CBS Philly notes that Temple spent over a year researching the model before they announced it and concluded that high school GPA is actually a better indicator of success in the college classroom than SAT scores.

“We’ve developed a series of four, short-answer, self-reflective questions that we will ask students who chose to apply through this path rather than the traditional path that would include submitting standardized test scores,” Bill Black, senior vice provost for enrollment management, told CBS Philly.

The Temple move occurs as the hegemony of standardized tests are being widely questioned. In February, a study was released that tracked test optional admissions in 33 colleges and universities. Comparing those who submitted tests to those admitted through the alternate path, the study found a very negligible difference both in graduation rates and grades achieved in the classroom, PBS Newshour reported at the time.

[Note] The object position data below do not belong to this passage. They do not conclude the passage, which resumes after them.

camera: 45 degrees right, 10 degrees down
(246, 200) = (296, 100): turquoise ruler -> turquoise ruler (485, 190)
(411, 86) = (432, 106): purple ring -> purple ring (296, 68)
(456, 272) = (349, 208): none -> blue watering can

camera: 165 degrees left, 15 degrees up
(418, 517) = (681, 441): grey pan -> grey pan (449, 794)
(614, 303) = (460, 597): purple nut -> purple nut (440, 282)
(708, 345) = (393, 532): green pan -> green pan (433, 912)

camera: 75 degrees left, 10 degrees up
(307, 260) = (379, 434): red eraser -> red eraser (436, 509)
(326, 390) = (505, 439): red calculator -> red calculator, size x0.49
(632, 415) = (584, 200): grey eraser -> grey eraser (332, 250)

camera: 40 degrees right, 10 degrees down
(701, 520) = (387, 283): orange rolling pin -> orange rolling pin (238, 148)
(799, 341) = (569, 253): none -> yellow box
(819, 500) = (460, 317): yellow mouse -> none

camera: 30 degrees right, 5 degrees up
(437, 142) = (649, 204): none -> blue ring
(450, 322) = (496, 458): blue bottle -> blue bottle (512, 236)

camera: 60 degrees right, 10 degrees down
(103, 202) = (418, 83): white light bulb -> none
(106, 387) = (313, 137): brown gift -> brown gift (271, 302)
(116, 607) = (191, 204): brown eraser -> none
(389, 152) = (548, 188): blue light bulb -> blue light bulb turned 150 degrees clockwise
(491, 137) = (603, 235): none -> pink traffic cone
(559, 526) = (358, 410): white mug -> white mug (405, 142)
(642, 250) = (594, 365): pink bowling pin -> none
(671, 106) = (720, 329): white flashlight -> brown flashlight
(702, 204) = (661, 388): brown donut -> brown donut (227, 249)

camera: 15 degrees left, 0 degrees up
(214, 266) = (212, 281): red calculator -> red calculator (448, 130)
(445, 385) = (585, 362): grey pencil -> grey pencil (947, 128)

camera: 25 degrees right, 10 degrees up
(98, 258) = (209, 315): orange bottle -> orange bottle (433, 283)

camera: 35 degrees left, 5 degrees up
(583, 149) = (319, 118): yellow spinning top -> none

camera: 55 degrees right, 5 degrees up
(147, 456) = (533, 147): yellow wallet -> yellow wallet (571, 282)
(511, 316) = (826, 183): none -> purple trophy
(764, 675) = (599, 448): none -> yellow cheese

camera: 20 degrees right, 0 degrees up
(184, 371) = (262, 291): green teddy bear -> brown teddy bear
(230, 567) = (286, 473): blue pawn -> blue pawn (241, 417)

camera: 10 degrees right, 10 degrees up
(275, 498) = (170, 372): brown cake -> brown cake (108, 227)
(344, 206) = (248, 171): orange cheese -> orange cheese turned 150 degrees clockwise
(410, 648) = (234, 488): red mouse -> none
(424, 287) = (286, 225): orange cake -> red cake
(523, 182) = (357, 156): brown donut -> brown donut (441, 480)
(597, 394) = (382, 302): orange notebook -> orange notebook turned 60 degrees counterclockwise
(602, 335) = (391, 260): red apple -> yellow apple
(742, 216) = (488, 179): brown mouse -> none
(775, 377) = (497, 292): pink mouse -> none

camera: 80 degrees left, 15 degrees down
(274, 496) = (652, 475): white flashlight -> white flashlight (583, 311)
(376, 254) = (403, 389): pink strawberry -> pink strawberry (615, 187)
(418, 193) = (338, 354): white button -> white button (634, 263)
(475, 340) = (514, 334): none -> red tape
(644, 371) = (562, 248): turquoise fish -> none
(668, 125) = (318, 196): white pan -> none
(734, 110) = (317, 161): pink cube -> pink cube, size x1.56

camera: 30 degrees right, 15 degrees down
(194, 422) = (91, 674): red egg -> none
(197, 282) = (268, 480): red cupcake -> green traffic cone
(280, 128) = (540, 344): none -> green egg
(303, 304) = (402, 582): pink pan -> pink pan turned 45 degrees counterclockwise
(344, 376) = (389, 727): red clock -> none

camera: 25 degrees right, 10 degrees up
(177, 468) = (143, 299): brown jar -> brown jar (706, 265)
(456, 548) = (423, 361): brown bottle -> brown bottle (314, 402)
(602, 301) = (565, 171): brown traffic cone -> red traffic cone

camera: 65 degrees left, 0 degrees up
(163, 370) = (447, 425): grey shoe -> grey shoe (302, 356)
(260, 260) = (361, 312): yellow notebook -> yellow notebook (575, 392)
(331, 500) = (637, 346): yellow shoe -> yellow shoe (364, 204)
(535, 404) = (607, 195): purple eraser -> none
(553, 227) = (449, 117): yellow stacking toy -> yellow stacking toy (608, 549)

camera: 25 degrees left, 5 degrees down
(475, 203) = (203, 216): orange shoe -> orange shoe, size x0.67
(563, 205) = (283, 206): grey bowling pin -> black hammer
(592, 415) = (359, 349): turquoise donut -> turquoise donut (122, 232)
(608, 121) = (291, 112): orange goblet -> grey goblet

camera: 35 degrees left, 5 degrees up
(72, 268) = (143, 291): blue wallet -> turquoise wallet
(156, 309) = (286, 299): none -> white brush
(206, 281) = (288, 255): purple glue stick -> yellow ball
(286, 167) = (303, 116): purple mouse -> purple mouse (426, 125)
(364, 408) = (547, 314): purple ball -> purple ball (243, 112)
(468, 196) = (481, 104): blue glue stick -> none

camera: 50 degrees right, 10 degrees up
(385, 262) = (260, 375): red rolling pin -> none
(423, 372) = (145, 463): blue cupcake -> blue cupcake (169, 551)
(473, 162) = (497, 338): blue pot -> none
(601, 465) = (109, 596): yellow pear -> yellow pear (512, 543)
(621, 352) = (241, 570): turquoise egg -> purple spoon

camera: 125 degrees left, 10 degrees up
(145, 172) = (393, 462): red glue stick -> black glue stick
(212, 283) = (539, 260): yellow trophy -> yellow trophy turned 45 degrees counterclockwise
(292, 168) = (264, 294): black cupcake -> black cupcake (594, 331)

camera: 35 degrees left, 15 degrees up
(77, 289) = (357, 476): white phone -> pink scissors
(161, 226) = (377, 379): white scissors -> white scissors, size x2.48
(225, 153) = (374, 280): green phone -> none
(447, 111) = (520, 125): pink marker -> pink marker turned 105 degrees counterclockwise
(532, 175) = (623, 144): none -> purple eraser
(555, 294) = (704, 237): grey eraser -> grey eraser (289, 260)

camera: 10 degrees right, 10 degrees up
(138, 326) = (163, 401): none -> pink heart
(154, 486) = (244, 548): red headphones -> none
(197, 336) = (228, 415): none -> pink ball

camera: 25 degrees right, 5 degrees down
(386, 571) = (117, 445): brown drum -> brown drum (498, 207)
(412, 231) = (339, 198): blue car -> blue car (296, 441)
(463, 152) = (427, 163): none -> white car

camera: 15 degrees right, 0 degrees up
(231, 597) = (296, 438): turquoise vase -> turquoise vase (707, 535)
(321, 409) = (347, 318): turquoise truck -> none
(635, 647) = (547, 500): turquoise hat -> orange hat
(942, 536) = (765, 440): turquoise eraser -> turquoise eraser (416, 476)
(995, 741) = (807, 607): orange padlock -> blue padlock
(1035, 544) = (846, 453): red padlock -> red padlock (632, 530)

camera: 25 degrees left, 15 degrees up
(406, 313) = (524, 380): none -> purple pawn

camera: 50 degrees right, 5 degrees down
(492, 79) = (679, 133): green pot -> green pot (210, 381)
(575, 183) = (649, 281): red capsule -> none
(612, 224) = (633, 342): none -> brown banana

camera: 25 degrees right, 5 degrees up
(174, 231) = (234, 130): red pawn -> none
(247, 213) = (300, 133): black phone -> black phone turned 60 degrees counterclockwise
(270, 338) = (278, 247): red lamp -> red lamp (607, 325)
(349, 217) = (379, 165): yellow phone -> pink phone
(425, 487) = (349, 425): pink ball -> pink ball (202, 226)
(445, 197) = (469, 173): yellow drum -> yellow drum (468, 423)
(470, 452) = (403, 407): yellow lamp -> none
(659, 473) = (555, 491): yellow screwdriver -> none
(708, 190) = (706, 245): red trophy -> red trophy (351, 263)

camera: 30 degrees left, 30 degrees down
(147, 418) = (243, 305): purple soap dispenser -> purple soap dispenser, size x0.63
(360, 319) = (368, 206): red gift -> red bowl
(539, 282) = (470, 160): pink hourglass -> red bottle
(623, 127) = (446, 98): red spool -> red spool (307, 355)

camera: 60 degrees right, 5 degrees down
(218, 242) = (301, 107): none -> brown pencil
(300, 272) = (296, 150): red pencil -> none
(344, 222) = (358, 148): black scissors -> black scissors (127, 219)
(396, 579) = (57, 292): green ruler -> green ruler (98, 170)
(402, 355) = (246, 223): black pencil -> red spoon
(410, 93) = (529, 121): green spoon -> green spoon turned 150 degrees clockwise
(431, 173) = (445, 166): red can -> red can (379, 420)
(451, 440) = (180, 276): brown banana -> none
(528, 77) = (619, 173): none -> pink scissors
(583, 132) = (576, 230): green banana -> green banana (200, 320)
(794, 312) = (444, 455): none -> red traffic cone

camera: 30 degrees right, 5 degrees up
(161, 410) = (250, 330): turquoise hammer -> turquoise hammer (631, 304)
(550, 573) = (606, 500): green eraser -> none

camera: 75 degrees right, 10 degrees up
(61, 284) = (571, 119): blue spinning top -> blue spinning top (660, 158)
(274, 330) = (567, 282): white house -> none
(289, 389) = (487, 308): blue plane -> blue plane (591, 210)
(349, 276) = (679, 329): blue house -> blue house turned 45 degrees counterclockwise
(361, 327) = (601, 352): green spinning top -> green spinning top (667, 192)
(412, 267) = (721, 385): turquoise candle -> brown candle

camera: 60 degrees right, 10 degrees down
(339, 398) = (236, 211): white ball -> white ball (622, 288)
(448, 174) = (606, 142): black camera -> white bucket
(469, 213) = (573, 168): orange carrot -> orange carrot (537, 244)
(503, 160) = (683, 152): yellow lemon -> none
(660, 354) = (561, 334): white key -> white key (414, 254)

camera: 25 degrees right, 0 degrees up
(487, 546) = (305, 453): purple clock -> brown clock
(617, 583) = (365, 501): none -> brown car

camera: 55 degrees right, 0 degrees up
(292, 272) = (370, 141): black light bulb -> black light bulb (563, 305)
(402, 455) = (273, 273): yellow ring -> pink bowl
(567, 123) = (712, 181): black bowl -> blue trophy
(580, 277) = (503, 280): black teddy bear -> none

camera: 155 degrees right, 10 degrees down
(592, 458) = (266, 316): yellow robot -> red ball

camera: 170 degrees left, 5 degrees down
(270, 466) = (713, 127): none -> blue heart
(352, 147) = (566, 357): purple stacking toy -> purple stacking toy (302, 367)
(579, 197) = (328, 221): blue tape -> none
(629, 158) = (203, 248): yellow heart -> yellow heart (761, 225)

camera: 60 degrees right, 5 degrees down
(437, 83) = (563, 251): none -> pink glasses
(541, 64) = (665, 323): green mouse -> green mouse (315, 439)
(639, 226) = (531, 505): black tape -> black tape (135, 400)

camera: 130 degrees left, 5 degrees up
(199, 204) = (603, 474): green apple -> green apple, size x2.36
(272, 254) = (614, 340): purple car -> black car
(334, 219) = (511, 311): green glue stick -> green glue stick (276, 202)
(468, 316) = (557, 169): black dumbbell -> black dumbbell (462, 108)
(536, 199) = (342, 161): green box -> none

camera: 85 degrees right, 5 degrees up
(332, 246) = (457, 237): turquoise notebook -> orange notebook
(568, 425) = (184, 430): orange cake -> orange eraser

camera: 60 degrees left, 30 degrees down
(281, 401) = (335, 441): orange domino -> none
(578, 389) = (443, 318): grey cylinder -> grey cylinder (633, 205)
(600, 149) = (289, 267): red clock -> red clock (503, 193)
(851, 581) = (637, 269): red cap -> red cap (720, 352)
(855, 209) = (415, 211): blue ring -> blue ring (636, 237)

“The evidence of the study clearly shows that high school GPA matters. Four-year, long-term evidence of self-discipline, intellectual curiosity and hard work; that’s what matters the most. After that, I would say evidence that someone has interests that they have brought to a higher level, from a soccer goalie to a debater to a servant in a community to a linguist. We need to see evidence that the student can bring something to a high level of skill,” former dean of admissions for Bates College's William Hiss told PBS.
As Valerie Strauss at the Washington Post noted, the study found that "students who are most likely not to submit their scores are minorities, women, first-generation-to-college enrollees, Pell Grant recipients and students with learning differences." The push against standardized tests is thus part of a broader effort to open up wider college opportunities to nontraditional students.
The science is not quite settled, however. Back in 2012 the research journal Psychological Science published a major study of over 143,000 students and 110 colleges which concluded that the SAT remained a valuable predictor of college success, regardless of the socioeconomic background of the student.

"Based on these findings," the Association for Psychological Science News reported, "it seems that low-SES students are not under-represented in colleges because low SAT scores prevent them from gaining admission, but rather because fewer low-SES students apply to college in the first place."